#ubuntu-tour 2011-04-18
<MadnessRed> hi all
<Muscovy> Hello.
#ubuntu-tour 2011-04-19
<MadnessRed> just commited an update to the branch for the user interface category, opinions?
<Muscovy> Pulling.
<MadnessRed> what do you think?
<Muscovy> You switched it back to the old UI for tours, right?

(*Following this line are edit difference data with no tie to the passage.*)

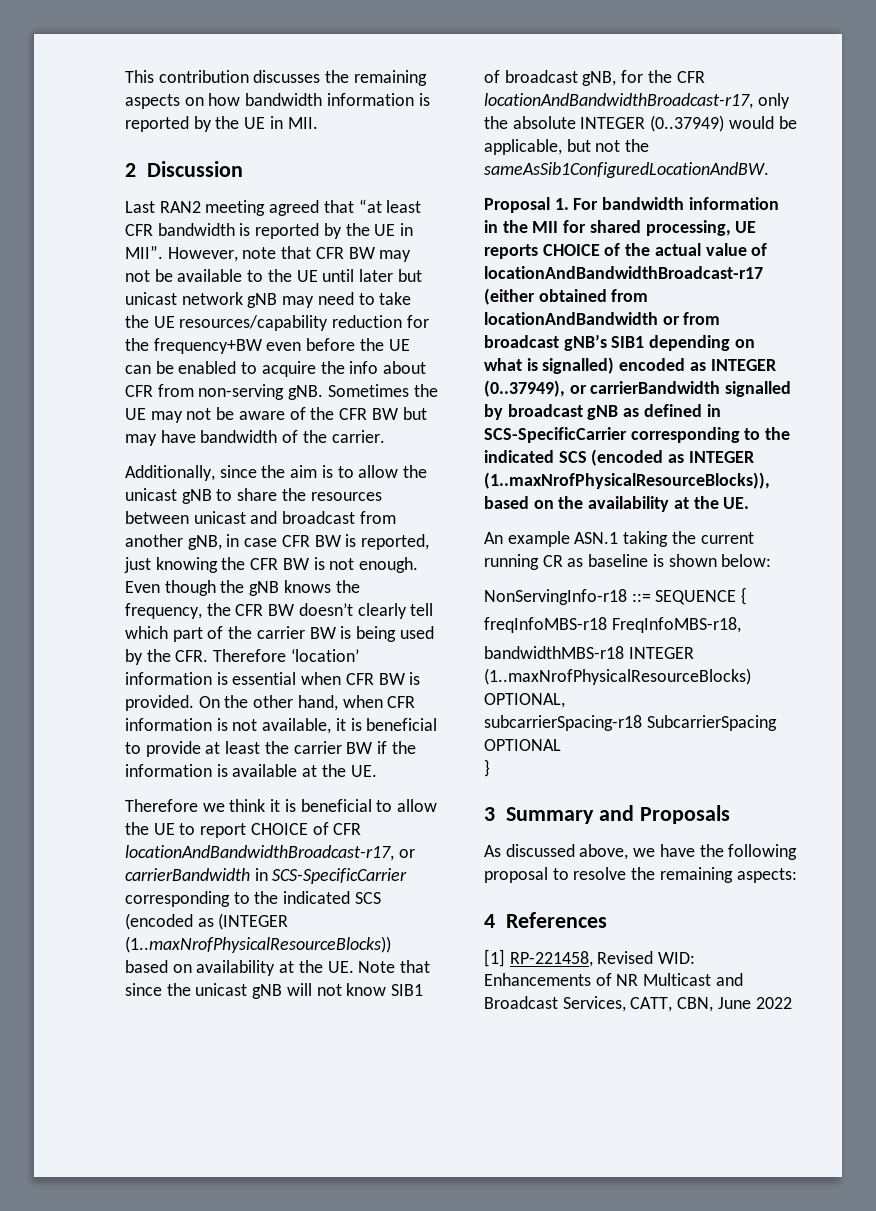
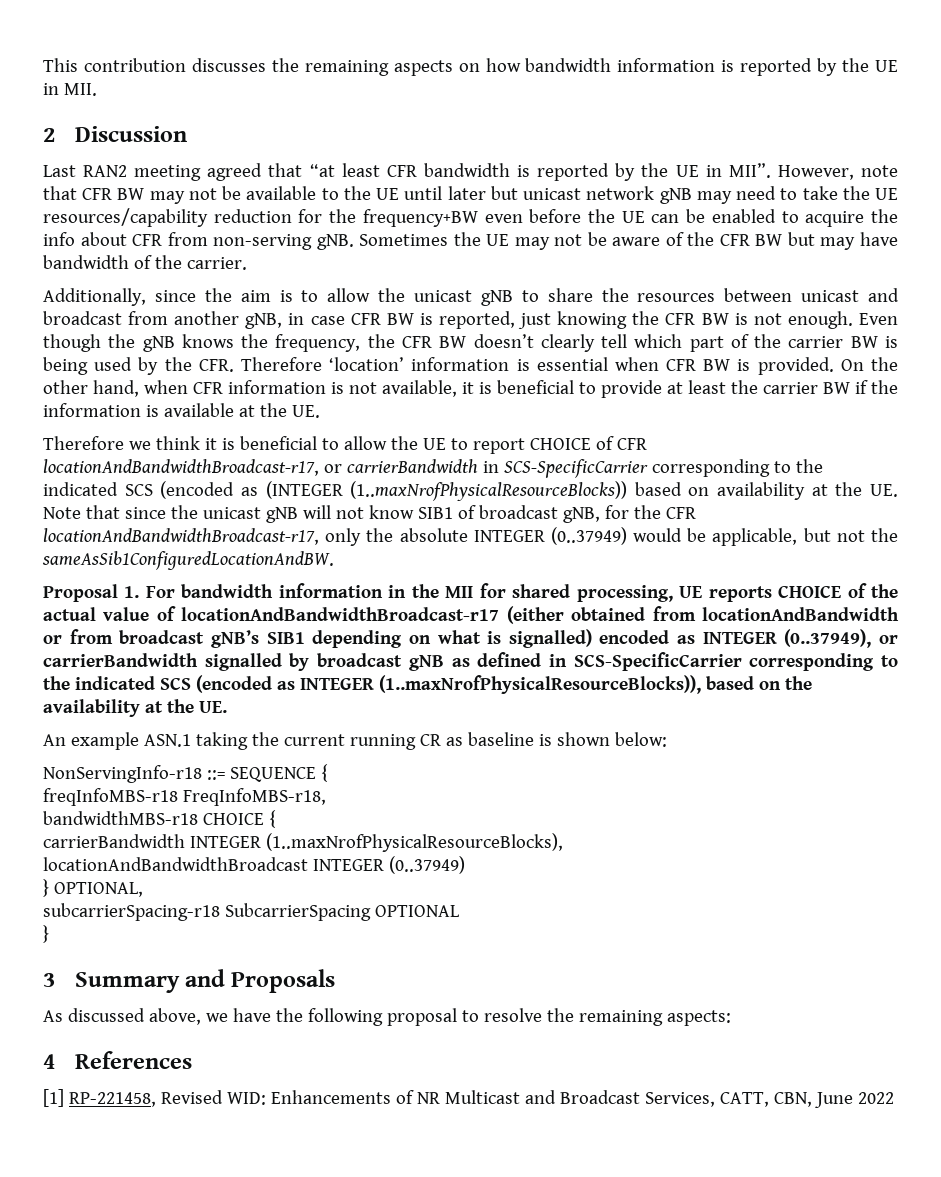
[628,647,694,659] [484,668,751,685] INTEGER (1..maxNrofPhysicalResourceBlocks) -> [202,810,276,828] [43,833,563,852] [43,856,465,874] [43,879,49,897] CHOICE { // carrierBandwidth INTEGER (1..maxNrofPhysicalResourceBlocks), // locationAndBandwidthBroadcast INTEGER (0..37949) // }

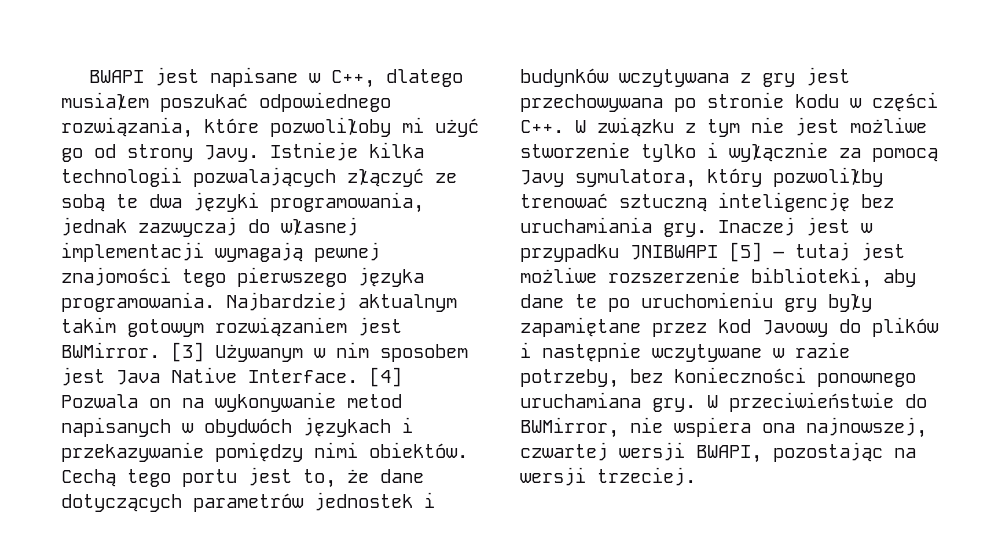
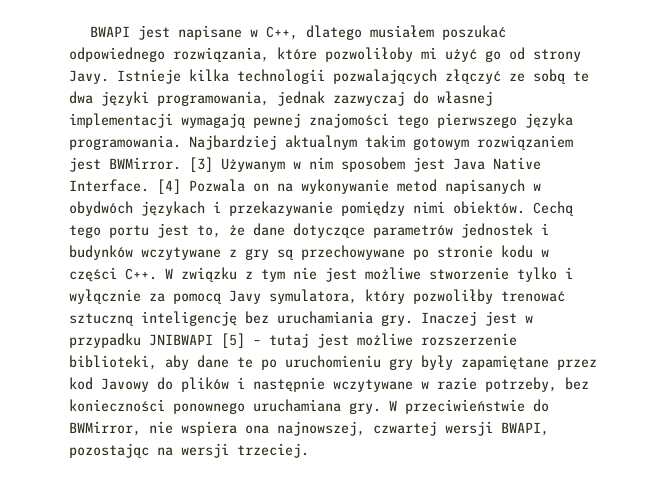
[61,494,182,512] dotyczących -> [293,223,365,238] dotyczące
[619,69,729,87] wczytywana -> [141,247,221,260] wczytywane
[806,67,850,86] [520,94,663,112] jest przechowywana -> [277,245,405,260] są przechowywane

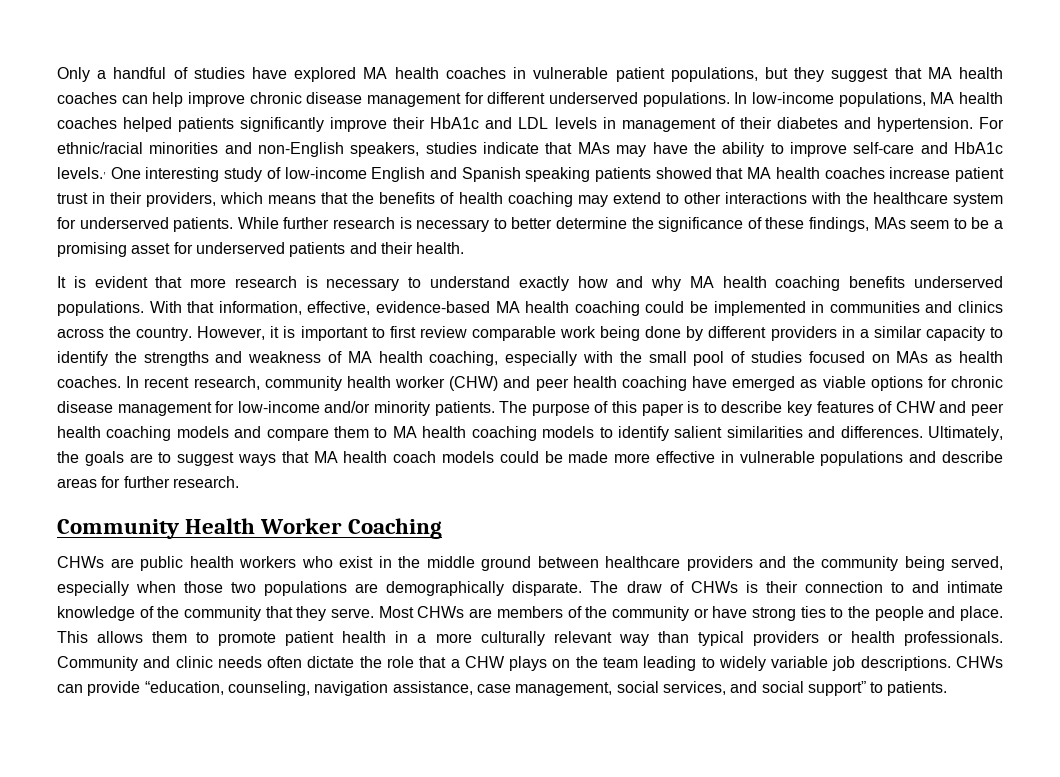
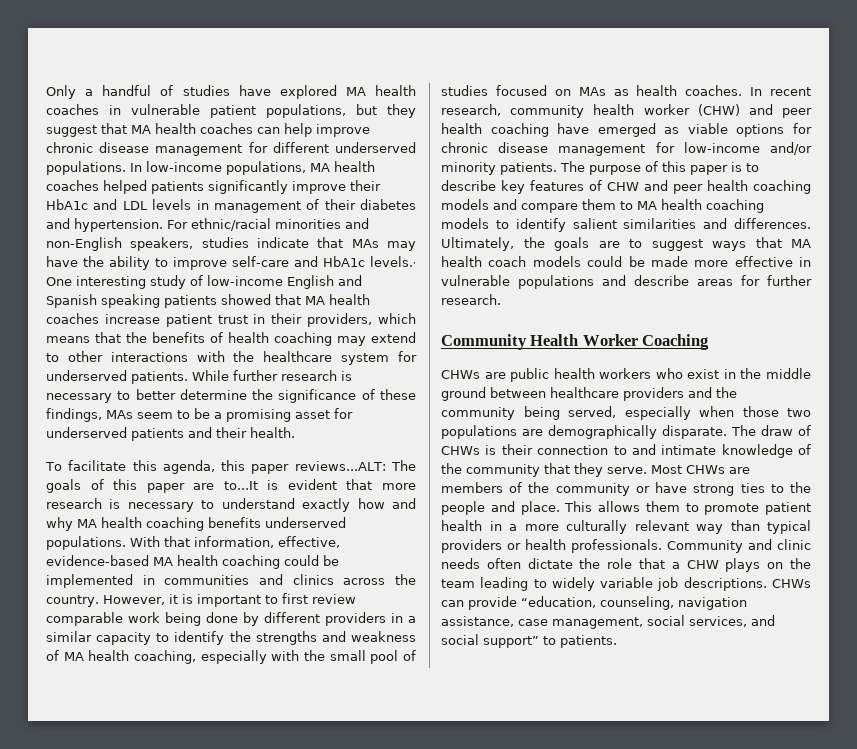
[57,276,66,288] It -> [45,460,417,474] [46,479,258,493] To facilitate this agenda, this paper reviews...ALT: The goals of this paper are to...It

<Muscovy> Sorry, gotta run.
<MadnessRed> ?
<Omega> I missed everyone :<
* Omega changed the topic of #ubuntu-tour to: The Ubuntu Tour Project! | Meeting this Saturday? | http://ubuntutour.org | Join https://launchpad.net/~ubuntu-tour | https://wiki.ubuntu.com/UbuntuTour/Todo#List | Get the tour at http://ubuntutour.org/download
#ubuntu-tour 2011-04-22
<Muscovy> Hey all.
<Muscovy> Now that it's a long weekend, I'll try and get some stuff done. :D
#ubuntu-tour 2011-04-23
<Omega> Muscovy: Hey!
<Muscovy> Hello.
<Omega> I have a long weekend too!
<Muscovy> :D
<Omega> Let's start working today?
<Muscovy> I just pulled the alpha branch and took a look at some of the stuff MadnessRed did.
<Omega> Will do the same
<Omega> Haha, I just tried using git pull in the bzr branch :P
<Omega> Which failed and I deleted the directories, afterwards realizing that they were brz branches.
<Omega> Oh well, I'm branching anew again :P